:: EXERCISE PROMPT ::
Select every line below that contains the string "Provincia", and copy each of those lines in full.
------ RECORD EXTRACTS
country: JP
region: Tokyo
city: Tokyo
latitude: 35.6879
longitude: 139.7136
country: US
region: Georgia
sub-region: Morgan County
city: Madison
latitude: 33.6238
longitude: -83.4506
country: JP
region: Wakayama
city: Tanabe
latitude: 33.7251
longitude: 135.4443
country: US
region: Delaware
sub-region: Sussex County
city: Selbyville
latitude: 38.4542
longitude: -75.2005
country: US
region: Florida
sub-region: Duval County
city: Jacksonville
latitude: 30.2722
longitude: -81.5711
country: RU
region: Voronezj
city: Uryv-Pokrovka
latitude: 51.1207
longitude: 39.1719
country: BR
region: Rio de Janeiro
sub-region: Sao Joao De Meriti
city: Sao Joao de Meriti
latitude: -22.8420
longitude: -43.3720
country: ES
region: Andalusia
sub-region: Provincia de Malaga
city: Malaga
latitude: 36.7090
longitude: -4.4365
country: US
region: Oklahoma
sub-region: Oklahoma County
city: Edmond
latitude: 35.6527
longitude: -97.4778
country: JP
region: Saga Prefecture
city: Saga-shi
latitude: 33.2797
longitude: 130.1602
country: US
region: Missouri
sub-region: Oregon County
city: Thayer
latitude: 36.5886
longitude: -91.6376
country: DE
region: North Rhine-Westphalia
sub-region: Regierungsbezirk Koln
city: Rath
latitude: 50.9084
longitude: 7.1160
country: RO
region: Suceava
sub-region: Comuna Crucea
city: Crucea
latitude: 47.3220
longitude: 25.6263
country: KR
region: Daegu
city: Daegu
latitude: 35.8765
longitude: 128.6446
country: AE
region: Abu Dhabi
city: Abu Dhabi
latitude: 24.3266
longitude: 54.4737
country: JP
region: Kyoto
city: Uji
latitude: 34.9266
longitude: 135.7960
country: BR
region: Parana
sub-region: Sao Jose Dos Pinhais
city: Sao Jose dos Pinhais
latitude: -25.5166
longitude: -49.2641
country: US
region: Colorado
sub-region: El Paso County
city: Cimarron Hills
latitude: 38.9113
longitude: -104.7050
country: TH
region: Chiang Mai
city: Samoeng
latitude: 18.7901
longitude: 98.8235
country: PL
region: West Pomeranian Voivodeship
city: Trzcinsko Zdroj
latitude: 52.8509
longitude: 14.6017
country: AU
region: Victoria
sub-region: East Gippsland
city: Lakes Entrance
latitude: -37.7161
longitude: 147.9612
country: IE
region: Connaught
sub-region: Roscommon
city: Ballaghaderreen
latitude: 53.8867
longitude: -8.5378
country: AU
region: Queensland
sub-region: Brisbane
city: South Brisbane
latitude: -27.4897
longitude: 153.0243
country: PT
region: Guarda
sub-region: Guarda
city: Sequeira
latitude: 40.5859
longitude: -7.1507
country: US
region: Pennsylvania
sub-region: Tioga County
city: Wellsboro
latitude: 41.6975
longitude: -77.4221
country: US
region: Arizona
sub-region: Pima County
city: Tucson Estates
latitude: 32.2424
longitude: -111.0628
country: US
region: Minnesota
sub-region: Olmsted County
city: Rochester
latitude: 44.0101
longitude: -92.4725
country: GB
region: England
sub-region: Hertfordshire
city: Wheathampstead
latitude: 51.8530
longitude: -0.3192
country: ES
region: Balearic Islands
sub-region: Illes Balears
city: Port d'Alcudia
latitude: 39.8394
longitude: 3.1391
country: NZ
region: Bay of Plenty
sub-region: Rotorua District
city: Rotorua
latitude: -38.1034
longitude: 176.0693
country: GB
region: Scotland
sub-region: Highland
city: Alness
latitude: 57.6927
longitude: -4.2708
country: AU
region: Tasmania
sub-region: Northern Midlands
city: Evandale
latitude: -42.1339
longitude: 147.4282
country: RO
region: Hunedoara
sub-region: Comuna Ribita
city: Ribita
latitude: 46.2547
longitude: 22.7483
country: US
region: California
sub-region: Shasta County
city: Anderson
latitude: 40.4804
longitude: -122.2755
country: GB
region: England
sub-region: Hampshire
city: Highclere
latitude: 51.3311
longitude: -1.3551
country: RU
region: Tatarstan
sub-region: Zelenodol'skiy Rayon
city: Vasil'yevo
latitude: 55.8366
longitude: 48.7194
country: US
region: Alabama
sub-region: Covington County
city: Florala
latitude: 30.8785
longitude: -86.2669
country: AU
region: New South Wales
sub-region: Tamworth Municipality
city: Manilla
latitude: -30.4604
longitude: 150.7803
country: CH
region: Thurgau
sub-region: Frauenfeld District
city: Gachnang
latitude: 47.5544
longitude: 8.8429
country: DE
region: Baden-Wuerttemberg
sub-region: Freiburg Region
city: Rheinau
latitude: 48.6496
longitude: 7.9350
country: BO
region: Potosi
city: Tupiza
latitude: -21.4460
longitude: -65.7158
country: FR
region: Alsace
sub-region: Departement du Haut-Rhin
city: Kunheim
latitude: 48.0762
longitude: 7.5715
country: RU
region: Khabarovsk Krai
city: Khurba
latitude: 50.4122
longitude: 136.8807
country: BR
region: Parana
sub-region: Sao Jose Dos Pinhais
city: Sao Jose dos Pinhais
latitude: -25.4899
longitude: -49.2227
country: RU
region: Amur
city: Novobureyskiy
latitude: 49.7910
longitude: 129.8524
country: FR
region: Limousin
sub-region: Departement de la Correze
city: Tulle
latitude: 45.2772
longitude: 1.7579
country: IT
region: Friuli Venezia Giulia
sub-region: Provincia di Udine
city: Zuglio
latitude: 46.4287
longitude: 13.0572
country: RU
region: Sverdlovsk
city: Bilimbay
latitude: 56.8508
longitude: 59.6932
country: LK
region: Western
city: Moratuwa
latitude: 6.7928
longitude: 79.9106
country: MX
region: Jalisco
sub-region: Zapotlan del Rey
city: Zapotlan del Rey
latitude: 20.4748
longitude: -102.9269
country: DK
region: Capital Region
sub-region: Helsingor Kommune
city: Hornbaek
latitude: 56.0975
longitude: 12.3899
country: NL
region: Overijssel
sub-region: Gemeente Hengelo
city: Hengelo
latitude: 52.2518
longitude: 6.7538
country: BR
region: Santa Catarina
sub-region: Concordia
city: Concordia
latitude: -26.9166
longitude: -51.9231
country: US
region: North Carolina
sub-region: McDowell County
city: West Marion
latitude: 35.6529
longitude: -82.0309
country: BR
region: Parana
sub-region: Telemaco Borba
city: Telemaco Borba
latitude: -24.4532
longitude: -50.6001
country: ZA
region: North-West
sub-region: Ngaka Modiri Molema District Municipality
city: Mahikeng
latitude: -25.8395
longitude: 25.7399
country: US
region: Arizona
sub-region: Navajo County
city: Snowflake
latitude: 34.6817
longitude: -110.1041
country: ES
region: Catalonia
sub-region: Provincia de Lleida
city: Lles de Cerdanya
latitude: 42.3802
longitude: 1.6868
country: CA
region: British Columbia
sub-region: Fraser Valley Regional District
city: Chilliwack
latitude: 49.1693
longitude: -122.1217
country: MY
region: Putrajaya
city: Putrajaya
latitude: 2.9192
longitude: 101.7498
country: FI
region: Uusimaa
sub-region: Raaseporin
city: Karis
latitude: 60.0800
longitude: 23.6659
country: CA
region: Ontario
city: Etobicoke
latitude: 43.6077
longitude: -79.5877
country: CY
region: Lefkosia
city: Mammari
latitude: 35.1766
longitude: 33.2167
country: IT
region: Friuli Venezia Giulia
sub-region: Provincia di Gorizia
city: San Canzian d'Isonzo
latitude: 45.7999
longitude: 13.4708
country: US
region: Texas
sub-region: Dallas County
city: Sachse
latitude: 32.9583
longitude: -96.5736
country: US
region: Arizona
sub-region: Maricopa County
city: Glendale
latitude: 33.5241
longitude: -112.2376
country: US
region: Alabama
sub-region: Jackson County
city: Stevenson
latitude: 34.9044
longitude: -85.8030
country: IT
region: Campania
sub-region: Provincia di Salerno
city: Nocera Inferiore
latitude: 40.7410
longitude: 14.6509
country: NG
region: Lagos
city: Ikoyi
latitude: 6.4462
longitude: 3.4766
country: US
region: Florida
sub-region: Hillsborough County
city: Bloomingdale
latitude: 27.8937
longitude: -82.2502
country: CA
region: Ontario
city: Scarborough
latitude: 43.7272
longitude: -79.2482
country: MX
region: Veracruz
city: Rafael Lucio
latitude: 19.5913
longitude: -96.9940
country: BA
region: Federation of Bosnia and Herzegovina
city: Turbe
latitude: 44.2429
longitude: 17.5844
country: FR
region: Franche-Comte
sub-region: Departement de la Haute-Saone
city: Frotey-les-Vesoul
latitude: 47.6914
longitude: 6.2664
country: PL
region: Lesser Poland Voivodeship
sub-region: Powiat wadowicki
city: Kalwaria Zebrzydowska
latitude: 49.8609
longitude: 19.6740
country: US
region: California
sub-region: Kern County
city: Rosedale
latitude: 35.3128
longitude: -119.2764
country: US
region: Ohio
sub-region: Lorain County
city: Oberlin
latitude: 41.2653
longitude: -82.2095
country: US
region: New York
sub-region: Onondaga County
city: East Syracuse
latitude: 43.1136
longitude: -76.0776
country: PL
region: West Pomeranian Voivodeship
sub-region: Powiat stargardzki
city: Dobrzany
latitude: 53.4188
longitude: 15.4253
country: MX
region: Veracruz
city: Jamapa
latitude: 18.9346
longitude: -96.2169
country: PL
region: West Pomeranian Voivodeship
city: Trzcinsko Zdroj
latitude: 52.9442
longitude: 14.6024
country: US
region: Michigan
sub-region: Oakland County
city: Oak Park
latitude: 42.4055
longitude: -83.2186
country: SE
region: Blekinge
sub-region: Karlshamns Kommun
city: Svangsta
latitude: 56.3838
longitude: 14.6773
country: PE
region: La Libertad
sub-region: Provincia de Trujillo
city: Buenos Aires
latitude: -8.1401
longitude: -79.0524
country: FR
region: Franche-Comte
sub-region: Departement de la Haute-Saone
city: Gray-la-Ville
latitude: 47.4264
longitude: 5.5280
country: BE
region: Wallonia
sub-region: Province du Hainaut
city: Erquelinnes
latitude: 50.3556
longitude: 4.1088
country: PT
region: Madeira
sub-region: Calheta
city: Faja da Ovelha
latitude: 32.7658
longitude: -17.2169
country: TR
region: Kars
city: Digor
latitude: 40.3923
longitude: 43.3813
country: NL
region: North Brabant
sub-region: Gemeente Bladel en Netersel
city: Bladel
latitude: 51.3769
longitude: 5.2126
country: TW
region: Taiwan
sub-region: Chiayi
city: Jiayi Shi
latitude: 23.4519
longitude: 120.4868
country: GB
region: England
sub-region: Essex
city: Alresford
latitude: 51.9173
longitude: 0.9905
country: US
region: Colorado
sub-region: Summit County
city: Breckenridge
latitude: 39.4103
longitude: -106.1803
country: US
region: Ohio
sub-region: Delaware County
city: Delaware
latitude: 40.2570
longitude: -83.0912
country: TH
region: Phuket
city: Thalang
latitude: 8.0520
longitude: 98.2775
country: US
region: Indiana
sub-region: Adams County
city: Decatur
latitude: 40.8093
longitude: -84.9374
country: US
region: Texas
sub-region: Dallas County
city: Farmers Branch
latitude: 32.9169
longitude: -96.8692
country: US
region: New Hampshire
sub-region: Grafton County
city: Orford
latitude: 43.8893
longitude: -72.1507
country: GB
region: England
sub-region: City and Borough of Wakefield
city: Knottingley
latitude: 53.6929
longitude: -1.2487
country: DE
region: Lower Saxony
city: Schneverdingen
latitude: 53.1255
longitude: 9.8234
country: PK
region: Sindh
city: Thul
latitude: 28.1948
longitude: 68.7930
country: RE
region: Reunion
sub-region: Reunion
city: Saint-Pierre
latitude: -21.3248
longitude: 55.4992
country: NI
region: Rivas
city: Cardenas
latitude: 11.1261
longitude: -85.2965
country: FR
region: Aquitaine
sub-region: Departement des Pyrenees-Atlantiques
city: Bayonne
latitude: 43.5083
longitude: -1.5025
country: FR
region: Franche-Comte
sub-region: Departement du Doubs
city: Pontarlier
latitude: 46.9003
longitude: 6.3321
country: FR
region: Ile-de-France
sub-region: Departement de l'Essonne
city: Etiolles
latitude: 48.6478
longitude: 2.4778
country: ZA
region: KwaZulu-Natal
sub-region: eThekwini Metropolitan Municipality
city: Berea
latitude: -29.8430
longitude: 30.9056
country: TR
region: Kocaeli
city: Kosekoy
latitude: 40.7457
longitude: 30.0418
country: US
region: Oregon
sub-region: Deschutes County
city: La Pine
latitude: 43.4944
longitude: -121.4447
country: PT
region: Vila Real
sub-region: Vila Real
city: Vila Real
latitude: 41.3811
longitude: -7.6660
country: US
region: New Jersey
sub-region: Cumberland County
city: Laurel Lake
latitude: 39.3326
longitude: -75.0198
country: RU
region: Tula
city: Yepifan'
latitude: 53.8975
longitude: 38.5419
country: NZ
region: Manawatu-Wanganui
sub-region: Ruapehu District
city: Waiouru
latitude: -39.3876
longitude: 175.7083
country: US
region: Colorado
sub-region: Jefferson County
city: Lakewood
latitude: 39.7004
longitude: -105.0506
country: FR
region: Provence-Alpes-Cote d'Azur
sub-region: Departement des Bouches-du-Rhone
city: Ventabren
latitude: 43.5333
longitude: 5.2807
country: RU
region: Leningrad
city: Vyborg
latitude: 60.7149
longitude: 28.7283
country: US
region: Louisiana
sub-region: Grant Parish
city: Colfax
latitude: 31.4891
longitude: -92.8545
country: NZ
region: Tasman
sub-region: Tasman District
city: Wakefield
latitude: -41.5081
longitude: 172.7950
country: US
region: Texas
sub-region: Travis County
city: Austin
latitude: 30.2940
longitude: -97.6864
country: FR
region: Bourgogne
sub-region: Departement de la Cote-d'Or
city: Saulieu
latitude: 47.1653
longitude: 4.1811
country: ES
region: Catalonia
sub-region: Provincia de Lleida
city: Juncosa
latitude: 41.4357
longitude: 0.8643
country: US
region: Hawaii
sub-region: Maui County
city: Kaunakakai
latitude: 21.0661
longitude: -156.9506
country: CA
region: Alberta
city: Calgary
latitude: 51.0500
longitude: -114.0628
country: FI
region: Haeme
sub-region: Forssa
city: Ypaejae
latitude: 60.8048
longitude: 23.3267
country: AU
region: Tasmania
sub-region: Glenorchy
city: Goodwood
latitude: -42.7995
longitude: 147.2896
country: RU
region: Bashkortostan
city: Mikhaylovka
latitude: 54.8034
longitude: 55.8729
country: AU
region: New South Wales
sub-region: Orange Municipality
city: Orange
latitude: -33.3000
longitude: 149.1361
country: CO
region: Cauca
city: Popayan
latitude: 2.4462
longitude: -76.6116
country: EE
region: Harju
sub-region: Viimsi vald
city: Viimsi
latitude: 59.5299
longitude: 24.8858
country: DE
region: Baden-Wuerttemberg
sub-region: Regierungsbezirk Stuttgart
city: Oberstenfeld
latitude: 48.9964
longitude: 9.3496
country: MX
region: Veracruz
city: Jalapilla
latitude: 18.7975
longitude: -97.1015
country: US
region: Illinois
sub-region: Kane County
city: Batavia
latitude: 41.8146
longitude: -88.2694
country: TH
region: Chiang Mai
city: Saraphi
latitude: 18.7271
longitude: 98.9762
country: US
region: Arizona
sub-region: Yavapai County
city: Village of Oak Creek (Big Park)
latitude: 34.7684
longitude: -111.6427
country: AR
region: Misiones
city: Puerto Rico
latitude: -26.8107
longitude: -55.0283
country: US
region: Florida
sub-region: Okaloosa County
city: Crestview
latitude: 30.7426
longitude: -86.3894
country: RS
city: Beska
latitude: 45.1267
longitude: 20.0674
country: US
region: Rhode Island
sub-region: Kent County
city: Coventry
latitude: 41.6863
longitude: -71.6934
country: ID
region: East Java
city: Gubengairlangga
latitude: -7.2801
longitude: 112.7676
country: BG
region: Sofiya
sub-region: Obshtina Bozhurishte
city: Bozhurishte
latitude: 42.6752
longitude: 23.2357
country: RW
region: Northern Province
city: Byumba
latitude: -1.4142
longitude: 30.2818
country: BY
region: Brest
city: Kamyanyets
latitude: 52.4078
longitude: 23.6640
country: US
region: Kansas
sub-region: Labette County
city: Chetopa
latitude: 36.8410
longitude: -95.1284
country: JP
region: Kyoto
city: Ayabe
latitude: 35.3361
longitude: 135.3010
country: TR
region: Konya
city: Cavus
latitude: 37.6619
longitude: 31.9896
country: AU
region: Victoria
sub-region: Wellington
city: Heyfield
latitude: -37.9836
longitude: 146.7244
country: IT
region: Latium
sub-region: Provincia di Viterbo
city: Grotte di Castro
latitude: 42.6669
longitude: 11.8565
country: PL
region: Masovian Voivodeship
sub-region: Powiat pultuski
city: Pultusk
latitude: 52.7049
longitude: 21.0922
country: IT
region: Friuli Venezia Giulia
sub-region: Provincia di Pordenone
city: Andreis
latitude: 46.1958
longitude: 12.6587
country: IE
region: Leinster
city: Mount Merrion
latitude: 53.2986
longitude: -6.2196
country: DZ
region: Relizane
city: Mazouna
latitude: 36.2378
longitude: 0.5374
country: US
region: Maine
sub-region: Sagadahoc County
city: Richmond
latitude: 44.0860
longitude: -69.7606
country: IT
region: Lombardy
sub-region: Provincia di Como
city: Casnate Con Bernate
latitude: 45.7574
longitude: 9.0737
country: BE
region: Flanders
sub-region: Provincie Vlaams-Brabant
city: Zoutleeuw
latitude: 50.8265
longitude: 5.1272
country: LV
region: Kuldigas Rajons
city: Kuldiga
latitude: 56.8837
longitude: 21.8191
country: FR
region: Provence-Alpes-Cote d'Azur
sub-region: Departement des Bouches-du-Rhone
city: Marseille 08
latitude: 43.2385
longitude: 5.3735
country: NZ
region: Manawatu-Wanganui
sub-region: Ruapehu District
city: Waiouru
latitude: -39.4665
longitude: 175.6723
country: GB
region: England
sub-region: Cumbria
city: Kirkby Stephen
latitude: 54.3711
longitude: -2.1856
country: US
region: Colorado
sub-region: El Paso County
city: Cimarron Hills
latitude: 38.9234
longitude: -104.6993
------------
:: ANSWER BELOW ::
sub-region: Provincia de Malaga
sub-region: Provincia di Udine
sub-region: Provincia de Lleida
sub-region: Provincia di Gorizia
sub-region: Provincia di Salerno
sub-region: Provincia de Trujillo
sub-region: Provincia de Lleida
sub-region: Provincia di Viterbo
sub-region: Provincia di Pordenone
sub-region: Provincia di Como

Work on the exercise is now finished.